К концу дня 27 августа Песчаная сопка была наконец взята со всеми ее отрогами и скатами. Последние часы боя окруженные японцы защищались на таком «пятачке», что и баталовскому полку, взбиравшемуся на сопку с запада, и полку соседней дивизии, наступавшему с востока, пришлось отказаться от помощи артиллерии.
Теперь командные пункты обоих полков размещались на вершине сопки, в семистах метрах друг от друга. В обоих полках считали, что они первыми поставили свой флаг на сопку. Флагов на сопке оказалось два; ее вершина представляла собой не пик, а двурогий длинный гребень, и, очевидно, командиры обоих полкой были одинаково правы, утверждая, что их бойцы взобрались на сопку первыми. Во всяком случае, споры на этот счет не помешали командиру соседнего полка, плотному, рыжему полковнику, прийти обедать к Худякову и Саенко. У запасливого Саенко оказалось полфляги коньяку, а у полковника не было ничего, кроме трофейного сакэ, которое он брезговал пить.
Еще не начинало темнеть, но было уже прохладно, – небо затянуло тучами, и сдуваемый с лысых бугров песок с быстрым шорохом несся по склонам сопки.
Худяков, Саенко, Лопатин и рыжий полковник сидели вчетвером на гребне сопки, в круглой яме, обложенной мешками с песком. Из этой ямы в последние часы стреляла последняя японская пушка.
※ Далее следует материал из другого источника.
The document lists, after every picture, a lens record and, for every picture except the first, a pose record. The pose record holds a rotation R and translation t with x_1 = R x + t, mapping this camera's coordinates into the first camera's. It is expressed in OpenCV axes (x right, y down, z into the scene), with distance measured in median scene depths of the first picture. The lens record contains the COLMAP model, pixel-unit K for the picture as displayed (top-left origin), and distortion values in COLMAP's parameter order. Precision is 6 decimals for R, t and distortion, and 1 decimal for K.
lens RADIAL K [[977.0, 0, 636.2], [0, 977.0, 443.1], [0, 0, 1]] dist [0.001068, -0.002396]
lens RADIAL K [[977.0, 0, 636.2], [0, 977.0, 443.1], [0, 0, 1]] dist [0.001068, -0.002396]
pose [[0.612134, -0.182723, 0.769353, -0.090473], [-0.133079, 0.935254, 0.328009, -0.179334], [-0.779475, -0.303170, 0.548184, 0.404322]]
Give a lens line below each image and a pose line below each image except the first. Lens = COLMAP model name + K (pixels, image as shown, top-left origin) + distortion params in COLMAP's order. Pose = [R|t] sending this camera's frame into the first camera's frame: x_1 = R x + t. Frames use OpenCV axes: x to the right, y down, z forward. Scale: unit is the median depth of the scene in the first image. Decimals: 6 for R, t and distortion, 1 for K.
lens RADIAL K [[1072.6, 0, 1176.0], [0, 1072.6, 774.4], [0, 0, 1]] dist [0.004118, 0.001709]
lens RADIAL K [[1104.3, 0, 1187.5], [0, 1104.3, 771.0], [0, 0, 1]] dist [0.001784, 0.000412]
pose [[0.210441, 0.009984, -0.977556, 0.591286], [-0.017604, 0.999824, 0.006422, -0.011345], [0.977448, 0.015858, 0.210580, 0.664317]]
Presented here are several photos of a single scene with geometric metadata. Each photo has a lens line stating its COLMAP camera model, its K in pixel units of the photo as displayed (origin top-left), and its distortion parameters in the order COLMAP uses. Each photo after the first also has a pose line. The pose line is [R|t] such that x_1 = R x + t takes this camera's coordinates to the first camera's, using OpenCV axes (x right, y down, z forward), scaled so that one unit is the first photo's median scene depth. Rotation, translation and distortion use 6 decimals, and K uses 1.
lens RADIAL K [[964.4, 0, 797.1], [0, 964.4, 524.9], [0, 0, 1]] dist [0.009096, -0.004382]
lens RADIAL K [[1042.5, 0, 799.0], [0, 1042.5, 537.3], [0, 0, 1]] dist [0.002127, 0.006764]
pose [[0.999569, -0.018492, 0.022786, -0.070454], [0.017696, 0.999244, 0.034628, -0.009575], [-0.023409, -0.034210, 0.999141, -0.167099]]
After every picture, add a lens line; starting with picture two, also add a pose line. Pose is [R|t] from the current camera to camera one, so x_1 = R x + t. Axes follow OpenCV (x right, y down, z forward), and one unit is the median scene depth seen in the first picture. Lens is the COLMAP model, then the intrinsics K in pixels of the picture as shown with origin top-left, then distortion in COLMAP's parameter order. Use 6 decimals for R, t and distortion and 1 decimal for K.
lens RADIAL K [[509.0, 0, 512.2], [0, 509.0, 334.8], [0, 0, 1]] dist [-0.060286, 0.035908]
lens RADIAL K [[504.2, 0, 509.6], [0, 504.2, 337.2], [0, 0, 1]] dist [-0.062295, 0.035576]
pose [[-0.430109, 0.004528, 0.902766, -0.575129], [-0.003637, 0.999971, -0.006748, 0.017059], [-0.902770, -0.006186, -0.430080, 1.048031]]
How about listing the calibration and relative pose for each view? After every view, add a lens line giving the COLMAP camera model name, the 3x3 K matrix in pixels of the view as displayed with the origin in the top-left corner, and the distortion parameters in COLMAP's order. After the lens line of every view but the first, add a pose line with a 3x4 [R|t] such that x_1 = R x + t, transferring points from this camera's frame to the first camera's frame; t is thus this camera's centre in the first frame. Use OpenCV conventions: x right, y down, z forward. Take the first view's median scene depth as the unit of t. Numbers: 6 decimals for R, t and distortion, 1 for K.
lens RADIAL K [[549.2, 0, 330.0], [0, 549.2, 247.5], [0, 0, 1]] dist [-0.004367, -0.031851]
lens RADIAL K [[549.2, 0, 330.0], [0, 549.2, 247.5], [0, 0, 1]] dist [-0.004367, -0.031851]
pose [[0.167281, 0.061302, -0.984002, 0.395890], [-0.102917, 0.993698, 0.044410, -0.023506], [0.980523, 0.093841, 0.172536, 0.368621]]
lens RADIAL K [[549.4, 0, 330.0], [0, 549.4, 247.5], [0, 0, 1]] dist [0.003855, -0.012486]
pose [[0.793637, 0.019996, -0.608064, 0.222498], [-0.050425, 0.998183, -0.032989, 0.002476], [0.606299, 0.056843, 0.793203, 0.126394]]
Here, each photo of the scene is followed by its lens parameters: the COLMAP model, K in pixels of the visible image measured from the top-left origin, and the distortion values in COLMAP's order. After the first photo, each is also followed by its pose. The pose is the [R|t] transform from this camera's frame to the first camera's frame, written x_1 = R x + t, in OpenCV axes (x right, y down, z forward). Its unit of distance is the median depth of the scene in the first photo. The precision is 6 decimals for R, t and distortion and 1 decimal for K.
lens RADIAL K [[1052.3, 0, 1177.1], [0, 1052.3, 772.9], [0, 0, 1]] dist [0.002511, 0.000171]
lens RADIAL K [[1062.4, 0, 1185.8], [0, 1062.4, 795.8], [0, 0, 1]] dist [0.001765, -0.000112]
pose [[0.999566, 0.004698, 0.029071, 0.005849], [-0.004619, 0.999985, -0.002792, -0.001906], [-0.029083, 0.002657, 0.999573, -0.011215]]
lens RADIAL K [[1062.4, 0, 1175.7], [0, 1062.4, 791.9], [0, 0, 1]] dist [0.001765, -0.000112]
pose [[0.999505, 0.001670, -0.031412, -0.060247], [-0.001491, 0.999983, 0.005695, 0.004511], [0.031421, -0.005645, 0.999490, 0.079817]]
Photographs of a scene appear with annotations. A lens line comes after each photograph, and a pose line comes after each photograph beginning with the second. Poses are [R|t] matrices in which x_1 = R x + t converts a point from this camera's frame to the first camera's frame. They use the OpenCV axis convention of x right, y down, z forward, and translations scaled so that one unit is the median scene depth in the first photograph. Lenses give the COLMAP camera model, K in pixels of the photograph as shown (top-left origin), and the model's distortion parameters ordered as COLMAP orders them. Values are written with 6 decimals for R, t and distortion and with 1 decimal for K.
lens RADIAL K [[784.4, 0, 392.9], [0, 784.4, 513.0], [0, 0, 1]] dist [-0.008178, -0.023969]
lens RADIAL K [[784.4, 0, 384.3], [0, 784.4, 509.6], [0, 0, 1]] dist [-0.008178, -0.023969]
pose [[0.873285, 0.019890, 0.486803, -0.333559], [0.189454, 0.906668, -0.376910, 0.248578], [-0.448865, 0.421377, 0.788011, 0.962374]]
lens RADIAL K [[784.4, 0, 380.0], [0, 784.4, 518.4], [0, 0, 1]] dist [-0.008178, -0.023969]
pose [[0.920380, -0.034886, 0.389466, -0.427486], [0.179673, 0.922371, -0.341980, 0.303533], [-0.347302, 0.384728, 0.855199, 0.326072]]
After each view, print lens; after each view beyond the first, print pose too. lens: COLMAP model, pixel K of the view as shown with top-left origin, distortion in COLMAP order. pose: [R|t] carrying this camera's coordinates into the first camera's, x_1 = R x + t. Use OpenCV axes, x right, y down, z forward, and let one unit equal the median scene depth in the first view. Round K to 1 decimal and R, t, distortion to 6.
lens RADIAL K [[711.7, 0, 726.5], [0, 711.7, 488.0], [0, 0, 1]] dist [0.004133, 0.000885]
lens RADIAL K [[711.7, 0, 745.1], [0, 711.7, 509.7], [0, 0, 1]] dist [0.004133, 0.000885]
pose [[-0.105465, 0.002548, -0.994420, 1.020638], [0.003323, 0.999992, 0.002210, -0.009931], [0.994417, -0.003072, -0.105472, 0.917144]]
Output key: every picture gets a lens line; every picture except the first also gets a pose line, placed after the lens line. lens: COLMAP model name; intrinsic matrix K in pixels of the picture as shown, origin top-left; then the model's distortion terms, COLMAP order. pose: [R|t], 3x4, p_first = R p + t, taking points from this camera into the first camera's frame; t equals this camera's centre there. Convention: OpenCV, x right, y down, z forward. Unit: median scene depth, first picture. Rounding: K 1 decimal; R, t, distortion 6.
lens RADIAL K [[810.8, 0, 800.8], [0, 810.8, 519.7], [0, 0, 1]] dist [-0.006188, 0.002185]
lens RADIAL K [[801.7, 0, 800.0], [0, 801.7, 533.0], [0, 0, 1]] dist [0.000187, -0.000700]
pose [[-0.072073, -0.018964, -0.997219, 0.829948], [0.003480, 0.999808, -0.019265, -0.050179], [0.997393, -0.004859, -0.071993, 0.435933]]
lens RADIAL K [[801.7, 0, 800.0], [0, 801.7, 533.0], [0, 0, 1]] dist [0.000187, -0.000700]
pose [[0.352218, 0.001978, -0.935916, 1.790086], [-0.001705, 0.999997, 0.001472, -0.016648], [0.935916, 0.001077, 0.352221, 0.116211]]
Взорванная японцами, она, развалив мешки с песком, опрокинулась за бруствер, и оттуда торчало ее разодранное, похожее на железную лилию, дуло.
На дно ямы было брошено несколько новеньких японских зимних шинелей с волчьими воротниками. В одном из котлованов был только что найден целый подземный склад – несколько тысяч этих шинелей и зимних тапок. Обедавшие сидели, примостясь на японских шинелях, и вели тот возбужденный, беспорядочный разговор, какой обычно ведут люди после только что окончившейся смертельной опасности.